Saved data entries
⁂

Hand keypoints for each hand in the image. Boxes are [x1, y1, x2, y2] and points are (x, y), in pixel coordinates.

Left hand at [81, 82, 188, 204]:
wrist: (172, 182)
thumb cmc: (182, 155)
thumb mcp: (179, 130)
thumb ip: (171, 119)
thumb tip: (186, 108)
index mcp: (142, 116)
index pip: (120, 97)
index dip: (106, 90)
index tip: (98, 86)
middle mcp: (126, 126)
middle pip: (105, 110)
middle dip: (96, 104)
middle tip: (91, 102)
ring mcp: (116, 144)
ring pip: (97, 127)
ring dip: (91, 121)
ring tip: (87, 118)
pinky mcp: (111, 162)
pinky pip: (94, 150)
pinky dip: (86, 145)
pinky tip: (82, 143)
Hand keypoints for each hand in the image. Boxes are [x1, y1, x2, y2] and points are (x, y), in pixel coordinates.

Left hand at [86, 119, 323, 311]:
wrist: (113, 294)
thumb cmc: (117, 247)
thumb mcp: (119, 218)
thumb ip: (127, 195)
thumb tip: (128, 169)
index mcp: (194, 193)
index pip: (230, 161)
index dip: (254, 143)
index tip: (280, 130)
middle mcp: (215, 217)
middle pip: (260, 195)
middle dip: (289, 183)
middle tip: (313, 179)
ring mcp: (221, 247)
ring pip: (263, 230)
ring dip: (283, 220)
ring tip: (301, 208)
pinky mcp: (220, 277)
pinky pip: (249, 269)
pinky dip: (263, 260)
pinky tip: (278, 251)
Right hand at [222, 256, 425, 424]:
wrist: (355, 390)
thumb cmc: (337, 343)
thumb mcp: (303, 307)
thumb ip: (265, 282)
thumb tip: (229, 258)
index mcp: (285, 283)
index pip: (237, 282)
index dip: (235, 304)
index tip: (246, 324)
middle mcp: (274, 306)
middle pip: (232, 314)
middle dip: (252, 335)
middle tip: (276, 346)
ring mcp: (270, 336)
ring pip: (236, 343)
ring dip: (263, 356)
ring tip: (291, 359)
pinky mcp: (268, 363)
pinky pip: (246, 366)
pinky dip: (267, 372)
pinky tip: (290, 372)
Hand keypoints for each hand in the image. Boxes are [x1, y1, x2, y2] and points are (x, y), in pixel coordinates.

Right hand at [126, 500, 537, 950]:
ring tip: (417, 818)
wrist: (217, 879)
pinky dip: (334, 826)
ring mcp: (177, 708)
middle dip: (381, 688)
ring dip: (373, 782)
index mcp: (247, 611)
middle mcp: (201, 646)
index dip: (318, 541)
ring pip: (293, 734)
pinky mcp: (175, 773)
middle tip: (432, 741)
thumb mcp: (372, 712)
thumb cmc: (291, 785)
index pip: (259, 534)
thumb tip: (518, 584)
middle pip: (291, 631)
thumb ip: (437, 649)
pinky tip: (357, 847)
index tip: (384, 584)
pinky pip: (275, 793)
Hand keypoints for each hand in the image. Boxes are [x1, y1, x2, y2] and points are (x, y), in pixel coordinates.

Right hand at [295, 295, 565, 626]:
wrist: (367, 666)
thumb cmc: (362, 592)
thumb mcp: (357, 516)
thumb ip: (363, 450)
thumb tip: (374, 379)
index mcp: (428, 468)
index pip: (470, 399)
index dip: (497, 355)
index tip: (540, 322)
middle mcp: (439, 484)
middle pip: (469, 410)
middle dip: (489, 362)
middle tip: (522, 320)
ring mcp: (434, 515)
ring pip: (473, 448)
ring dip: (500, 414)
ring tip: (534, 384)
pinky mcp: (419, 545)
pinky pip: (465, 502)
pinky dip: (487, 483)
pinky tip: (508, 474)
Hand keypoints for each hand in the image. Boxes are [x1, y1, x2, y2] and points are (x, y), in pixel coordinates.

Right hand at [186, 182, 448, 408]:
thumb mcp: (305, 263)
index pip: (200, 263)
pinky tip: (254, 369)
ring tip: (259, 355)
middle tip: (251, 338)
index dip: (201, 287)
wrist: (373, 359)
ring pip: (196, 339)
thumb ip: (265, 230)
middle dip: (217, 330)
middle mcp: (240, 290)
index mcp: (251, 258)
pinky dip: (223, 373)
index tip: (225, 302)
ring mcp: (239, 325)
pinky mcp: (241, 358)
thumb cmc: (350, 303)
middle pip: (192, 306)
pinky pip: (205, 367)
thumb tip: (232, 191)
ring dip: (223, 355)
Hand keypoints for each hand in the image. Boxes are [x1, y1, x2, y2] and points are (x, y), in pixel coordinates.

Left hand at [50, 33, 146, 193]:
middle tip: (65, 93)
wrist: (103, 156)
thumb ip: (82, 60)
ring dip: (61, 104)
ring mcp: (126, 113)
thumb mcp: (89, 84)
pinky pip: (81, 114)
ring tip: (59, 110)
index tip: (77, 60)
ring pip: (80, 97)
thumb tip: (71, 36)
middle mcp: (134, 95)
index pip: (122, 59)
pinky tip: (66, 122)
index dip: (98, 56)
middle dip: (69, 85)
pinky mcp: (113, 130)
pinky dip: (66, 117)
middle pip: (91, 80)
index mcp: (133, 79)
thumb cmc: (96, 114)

⁂

Lines that include the word "wrist" — how many are there in the data? Answer with the number alone.

7